Concerning the first of these two island-forts,—Dun Anlaimh, in the Upper Mill Loc,—there runs a somewhat detailed tradition to the effect that in it lived the Norse chief who held Coll long after the neighbouring islands had been abandoned by his comrades. It is said that MacLean of Duart already possessed Tiree, and that one of his sons determined to attack the Norseman (presumably an Olaf) in this islet stronghold. The Norweigens, finding themselves overcome, threw their weapons into the loch, to put these beyond the reach of their victors.
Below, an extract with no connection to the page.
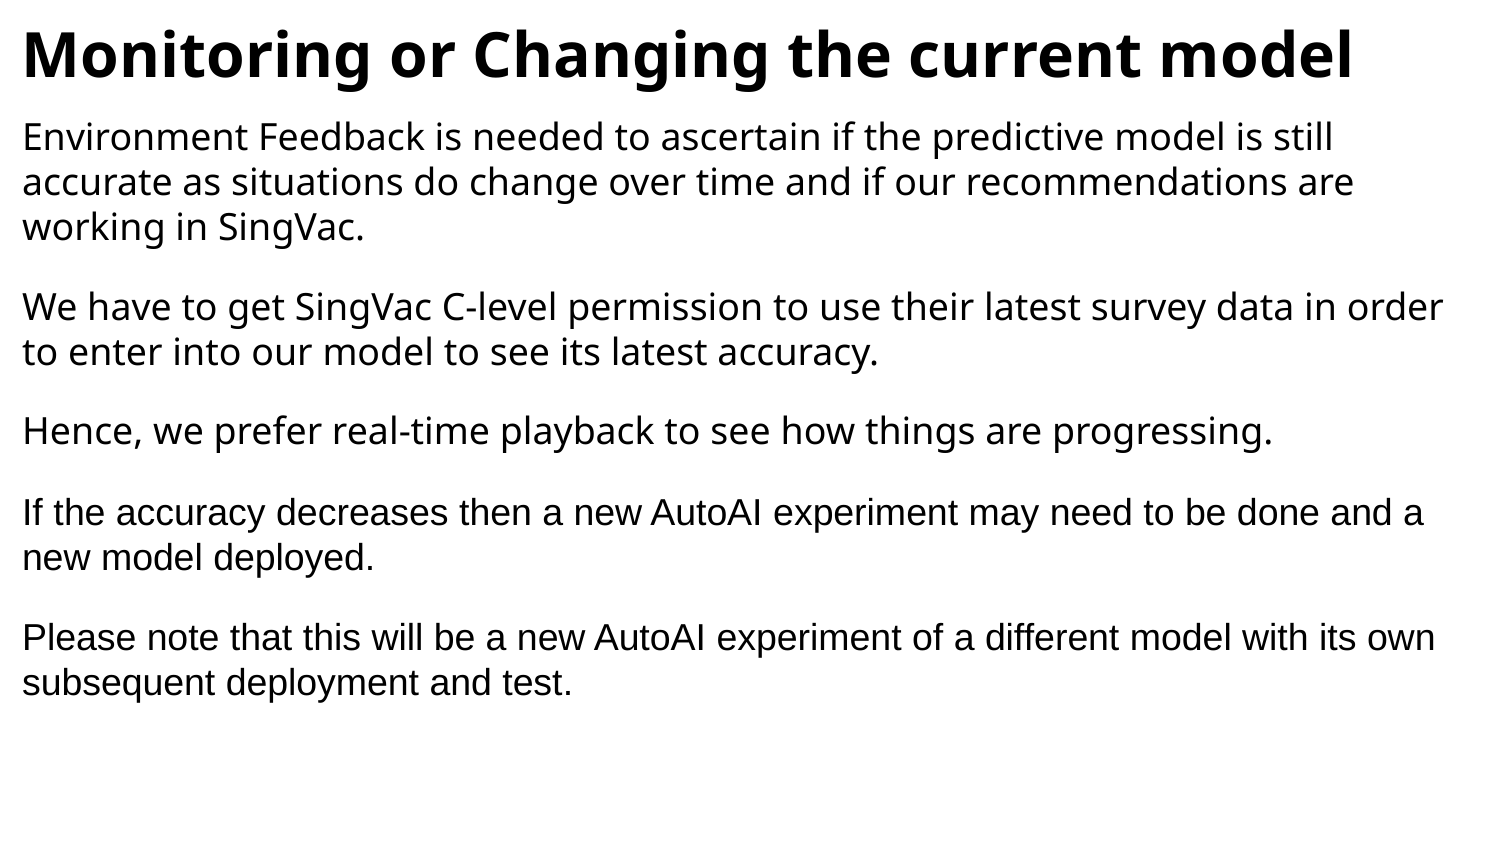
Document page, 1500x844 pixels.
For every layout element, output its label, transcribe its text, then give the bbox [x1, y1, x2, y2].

title Environment Feedback is needed to ascertain if the predictive model is still accurate as situations do change over time and if our recommendations are working in SingVac. We have to get SingVac C-level permission to use their latest survey data in order to enter into our model to see its latest accuracy. Hence, we prefer real-time playback to see how things are progressing. If the accuracy decreases then a new AutoAI experiment may need to be done and a new model deployed. Please note that this will be a new AutoAI experiment of a different model with its own subsequent deployment and test. [7, 106, 1493, 836]
text_box Monitoring or Changing the current model [6, 0, 1500, 106]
A version very similar to Beveridge's appears in the 1906 monograph written by Rev. Dugald MacEchern which was published in 1922. MacEchern acknowledges the work of Beveridge and his version runs as follows:

... according to Coll tradition, Maclean of Duart, on his way to Tiree calling at Coll for provisions, was told by a woman that he was unworthy of them so long as he allowed Lochluinnich or Norsemen to possess Coll. He thereupon attacked the three brothers from Lochlinn who held Coll then, viz., Amlamh Mór on the island fort Dun Anlaimh in Loch nan Cinneachan, another in Dun Bithig in Totronald, and another at Dun Dubh in Grisbol hill. The fight took place at Grimsary.